En 1974 il effectue un concert au festival de Vence avec Ivry Gitlis, et donne durant cinq semaines à l'Opéra comique la chanson du Mal-Aimé, et Et basta !. En 1975, il réenregistre le disque Ferré muet, et dirige pendant 5 semaines l'orchestre des Concerts Pasdeloup. Il y interprète ses chansons, et des musiques de Ravel et Beethoven. L'année suivante, il effectue une tournée en Algérie. Il signe chez RCA.

En 1981, malgré la proposition d'un cachet substantiel et la promesse faite par Roger Hanin de mettre un orchestre symphonique à sa disposition, il refuse de soutenir la campagne présidentielle de François Mitterrand. Il dédie à Bobby Sands et à ses amis de l'IRA la chanson Thank you Satan.

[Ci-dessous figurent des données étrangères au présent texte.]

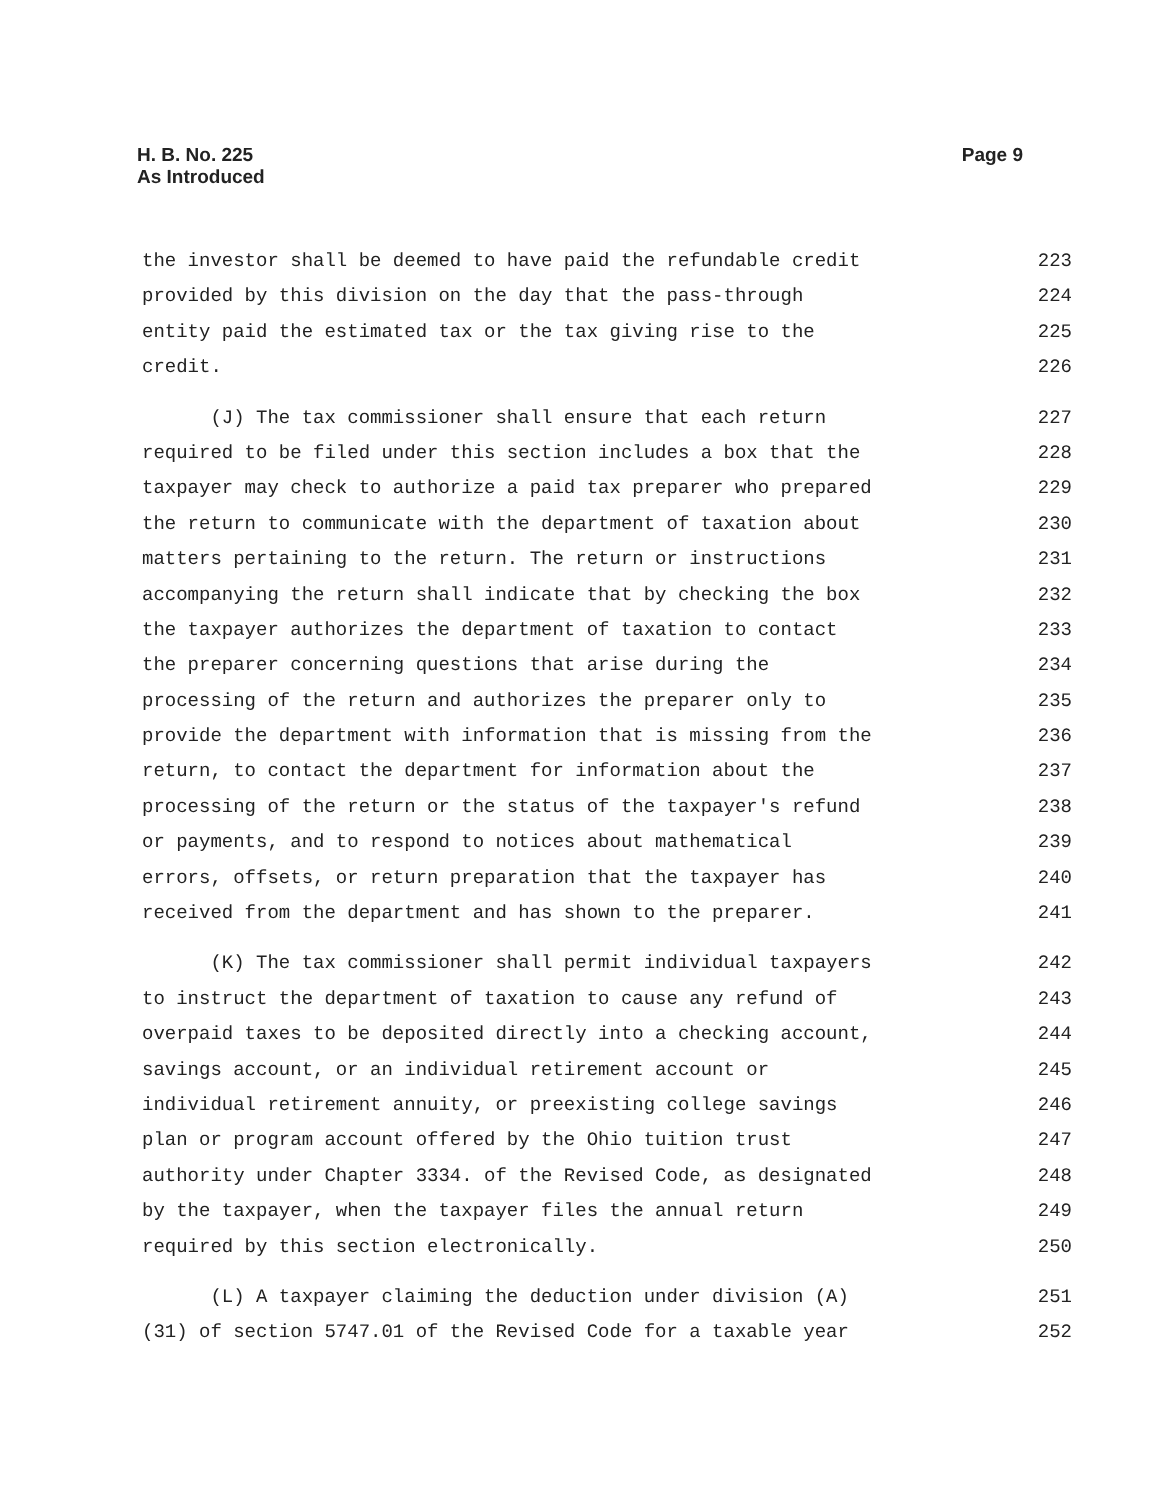H. B. No. 225
As Introduced
Page 9
the investor shall be deemed to have paid the refundable credit 223
provided by this division on the day that the pass-through 224
entity paid the estimated tax or the tax giving rise to the 225
credit. 226
(J) The tax commissioner shall ensure that each return 227
required to be filed under this section includes a box that the 228
taxpayer may check to authorize a paid tax preparer who prepared 229
the return to communicate with the department of taxation about 230
matters pertaining to the return. The return or instructions 231
accompanying the return shall indicate that by checking the box 232
the taxpayer authorizes the department of taxation to contact 233
the preparer concerning questions that arise during the 234
processing of the return and authorizes the preparer only to 235
provide the department with information that is missing from the 236
return, to contact the department for information about the 237
processing of the return or the status of the taxpayer's refund 238
or payments, and to respond to notices about mathematical 239
errors, offsets, or return preparation that the taxpayer has 240
received from the department and has shown to the preparer. 241
(K) The tax commissioner shall permit individual taxpayers 242
to instruct the department of taxation to cause any refund of 243
overpaid taxes to be deposited directly into a checking account, 244
savings account, or an individual retirement account or 245
individual retirement annuity, or preexisting college savings 246
plan or program account offered by the Ohio tuition trust 247
authority under Chapter 3334. of the Revised Code, as designated 248
by the taxpayer, when the taxpayer files the annual return 249
required by this section electronically. 250
(L) A taxpayer claiming the deduction under division (A) 251
(31) of section 5747.01 of the Revised Code for a taxable year 252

Il refuse en 1987 d'être l'invité d'honneur des premières Victoires de la Musique et entame une nouvelle tournée marathon en France, Allemagne, Autriche, Italie, Belgique, Canada et Japon. Jean-Louis Foulquier organise une Fête à Ferré dans le cadre des Francofolies de la Rochelle ; Jacques Higelin interprete pour l'occasion une version de "Jolie môme" « survitaminée ». L'année suivante, il refuse une nouvelle fois de soutenir la candidature de Mitterrand et appelle à l'abstention. Il effectue une tournée en France, au Canada, en Espagne, au Maroc, et un récital au TLP.

En 1989, Léos Carax lui propose d'écrire la musique du film Les amants du Pont-Neuf. En 1990, il chante avec Renaud, et Francis Lemarque à Bercy pour la fête des 70 ans du Parti Communiste. En 1991, il signe en compagnie de Renaud un appel pour la Paix maintenant contre l'intervention militaire dans le Golfe. Il effectue en début d'année 1992 une tournée en France et en Belgique.

Hospitalisé fin 1992 il doit annuler sa rentrée parisienne au Rex, il décède le 14 juillet 1993 à l'âge de 76 ans.